There are just three kinds of patriots: I, ME, MYSELF!

That's what the prime minister wants us to believe

bvrao

BV Rao | April 10, 2012


Illustration: Ashish Asthana
Illustration: Ashish Asthana

In the 70s and 80s Indira Gandhi would trace the genesis of every domestic problem to the “foreign hand”. Nothing was the result of the doing or non-doing of the domestic “hand”. If the president of India sneezed, the US or Pakistan would be blamed for injecting allergens into the westerly winds.

In 1991 a certain Dr Manmohan Singh became India’s finance minister. He opened up India’s markets as wide as his budget deficit and became an instant darling of everybody. India’s economic policy started to look more and more like issue papers of the World Bank and IMF.

Goal of the exercise
Continue the column on Manmohan Singh's patriotism, picking up after its last sentence. The records are not needed for this exercise.

Provided records
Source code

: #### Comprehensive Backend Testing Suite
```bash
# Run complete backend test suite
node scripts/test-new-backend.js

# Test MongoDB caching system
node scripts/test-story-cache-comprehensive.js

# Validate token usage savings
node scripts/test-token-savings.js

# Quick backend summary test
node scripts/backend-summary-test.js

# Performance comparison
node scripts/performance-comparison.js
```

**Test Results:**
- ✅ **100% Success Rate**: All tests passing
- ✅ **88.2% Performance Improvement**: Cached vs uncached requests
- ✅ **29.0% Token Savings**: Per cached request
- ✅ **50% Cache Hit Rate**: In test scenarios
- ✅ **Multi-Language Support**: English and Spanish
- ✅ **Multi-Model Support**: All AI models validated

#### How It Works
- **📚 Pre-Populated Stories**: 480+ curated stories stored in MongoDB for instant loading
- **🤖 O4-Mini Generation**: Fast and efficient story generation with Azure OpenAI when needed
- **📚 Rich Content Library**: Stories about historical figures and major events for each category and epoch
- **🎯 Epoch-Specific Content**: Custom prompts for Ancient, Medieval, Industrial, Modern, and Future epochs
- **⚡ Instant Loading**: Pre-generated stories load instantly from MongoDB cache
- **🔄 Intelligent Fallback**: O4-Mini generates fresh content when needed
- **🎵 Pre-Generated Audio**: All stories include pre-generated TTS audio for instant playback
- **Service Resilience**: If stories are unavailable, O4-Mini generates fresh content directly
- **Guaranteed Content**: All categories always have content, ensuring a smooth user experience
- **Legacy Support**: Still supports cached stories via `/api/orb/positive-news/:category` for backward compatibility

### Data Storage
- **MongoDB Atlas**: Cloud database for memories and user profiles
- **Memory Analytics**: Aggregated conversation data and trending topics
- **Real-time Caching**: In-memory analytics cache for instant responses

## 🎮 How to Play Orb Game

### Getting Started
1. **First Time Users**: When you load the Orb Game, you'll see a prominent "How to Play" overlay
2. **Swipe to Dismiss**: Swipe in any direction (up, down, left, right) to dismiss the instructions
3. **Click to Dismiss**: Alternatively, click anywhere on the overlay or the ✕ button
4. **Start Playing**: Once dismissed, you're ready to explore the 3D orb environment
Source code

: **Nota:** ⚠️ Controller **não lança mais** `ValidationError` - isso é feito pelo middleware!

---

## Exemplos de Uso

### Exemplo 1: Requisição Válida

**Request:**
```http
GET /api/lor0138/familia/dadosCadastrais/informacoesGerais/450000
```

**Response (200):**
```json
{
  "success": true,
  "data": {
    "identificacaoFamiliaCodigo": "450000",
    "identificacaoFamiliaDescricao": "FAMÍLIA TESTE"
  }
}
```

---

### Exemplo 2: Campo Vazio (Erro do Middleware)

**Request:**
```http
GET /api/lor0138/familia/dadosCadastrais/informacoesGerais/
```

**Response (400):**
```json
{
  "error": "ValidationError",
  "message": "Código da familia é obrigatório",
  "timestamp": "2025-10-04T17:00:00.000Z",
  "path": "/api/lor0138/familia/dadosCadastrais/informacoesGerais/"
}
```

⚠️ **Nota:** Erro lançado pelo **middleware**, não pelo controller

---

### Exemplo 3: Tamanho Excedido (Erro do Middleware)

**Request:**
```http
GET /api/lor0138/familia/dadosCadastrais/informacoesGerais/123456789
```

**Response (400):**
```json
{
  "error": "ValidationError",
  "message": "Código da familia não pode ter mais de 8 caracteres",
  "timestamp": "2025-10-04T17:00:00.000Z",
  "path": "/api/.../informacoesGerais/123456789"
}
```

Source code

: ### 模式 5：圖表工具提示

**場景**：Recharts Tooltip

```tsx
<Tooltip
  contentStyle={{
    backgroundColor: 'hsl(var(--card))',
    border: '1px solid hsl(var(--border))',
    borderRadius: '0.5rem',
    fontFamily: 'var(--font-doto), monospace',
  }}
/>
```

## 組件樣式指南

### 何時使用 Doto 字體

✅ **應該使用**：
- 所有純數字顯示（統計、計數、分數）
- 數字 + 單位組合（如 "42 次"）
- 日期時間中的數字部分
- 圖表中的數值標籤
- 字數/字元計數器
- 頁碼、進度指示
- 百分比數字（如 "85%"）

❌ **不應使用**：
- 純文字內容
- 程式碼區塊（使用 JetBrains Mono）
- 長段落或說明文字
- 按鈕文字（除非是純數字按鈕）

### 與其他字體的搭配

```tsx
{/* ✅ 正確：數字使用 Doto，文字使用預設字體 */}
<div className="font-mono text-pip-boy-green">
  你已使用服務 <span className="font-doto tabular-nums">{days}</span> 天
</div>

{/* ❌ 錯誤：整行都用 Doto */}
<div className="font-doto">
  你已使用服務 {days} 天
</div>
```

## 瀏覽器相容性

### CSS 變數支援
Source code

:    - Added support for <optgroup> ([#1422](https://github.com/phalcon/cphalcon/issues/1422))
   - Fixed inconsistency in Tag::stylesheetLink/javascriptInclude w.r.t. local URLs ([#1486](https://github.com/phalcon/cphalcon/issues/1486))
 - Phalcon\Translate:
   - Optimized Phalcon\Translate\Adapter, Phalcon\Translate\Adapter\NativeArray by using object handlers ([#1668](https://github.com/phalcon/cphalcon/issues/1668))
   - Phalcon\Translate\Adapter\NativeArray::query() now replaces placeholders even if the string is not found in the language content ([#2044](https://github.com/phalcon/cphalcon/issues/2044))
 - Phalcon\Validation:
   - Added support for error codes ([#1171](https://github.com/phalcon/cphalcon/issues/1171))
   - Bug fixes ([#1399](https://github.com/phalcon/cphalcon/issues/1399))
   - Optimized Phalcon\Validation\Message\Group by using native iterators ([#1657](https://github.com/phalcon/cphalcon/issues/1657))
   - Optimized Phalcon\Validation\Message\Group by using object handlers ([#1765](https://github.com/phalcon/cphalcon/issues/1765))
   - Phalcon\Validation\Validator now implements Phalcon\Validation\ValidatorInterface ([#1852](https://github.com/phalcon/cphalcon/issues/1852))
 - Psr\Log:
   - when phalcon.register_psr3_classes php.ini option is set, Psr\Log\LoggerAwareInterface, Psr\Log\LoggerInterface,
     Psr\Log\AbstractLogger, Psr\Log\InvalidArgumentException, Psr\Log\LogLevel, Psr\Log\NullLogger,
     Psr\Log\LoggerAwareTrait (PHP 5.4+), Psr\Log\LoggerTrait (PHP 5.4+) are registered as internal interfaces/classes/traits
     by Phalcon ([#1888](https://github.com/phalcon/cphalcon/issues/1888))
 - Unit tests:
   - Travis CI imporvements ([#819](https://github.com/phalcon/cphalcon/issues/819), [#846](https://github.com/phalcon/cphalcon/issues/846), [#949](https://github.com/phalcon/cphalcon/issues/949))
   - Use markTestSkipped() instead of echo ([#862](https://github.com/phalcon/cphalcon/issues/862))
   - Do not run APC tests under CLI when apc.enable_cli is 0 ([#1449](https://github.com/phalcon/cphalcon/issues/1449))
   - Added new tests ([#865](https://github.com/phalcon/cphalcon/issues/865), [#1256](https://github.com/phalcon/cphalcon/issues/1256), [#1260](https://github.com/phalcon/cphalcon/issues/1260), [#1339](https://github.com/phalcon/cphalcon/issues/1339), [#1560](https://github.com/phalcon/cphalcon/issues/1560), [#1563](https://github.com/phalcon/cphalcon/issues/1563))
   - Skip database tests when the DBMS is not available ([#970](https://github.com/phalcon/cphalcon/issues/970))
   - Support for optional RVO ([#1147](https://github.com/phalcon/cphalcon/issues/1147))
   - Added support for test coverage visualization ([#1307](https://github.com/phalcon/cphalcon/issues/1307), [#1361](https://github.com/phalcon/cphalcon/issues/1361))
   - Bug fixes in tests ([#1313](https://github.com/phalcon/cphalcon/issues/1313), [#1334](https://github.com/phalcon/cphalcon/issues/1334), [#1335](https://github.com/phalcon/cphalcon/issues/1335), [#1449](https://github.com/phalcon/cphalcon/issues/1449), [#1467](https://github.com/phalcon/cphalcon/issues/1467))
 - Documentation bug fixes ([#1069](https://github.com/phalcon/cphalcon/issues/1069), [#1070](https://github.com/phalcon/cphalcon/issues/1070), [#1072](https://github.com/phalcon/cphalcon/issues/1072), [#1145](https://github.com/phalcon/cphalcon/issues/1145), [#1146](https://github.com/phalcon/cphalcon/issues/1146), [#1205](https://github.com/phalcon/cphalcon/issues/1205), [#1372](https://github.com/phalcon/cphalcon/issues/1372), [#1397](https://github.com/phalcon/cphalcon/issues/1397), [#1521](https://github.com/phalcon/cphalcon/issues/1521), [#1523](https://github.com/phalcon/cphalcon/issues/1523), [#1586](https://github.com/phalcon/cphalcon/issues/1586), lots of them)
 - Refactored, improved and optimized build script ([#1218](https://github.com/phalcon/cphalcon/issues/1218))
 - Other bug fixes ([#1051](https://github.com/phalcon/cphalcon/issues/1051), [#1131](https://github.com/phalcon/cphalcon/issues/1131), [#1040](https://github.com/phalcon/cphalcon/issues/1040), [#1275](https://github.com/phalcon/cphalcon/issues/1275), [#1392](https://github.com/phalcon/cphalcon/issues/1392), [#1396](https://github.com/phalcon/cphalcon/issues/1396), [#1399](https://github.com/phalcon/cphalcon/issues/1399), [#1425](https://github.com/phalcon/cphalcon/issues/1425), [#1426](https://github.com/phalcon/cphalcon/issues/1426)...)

Answer section
I say this not to stoke the two-decade old debate of whether this was a sellout to the west or to suggest that it was undesirable. I say this as a matter of fact to point out that this total shift from blaming the “foreign hand” for everything to seemingly sitting right in its palm brought our mad obsession with it to a belated but instant and natural death.

The US did not need to infect the westerlies anymore. Their blood was now running in our “reformed” system.

Middle India started to feel the bulge in its purse as a result of this decisive switch and rich India started fattening its offshore accounts. The “foreign hand” ceased to be the demon it was made out to be and went out of our political lexicon and national consciousness.

So it is not a small matter when the slayer of the “foreign hand” resurrects it after 20 years of dancing on its grave or shaking hands with it, whichever way you want to look at it. Frustrated with his failure to get his nuclear energy policy going, Manmohan Singh dismissed the protesters at Kudankulam as being motivated, misled and financed by the “foreign hand” (not his words). He said NGOs were being funded by US and Scandinavian groups to derail his nuclear programme because they did not want a strong India.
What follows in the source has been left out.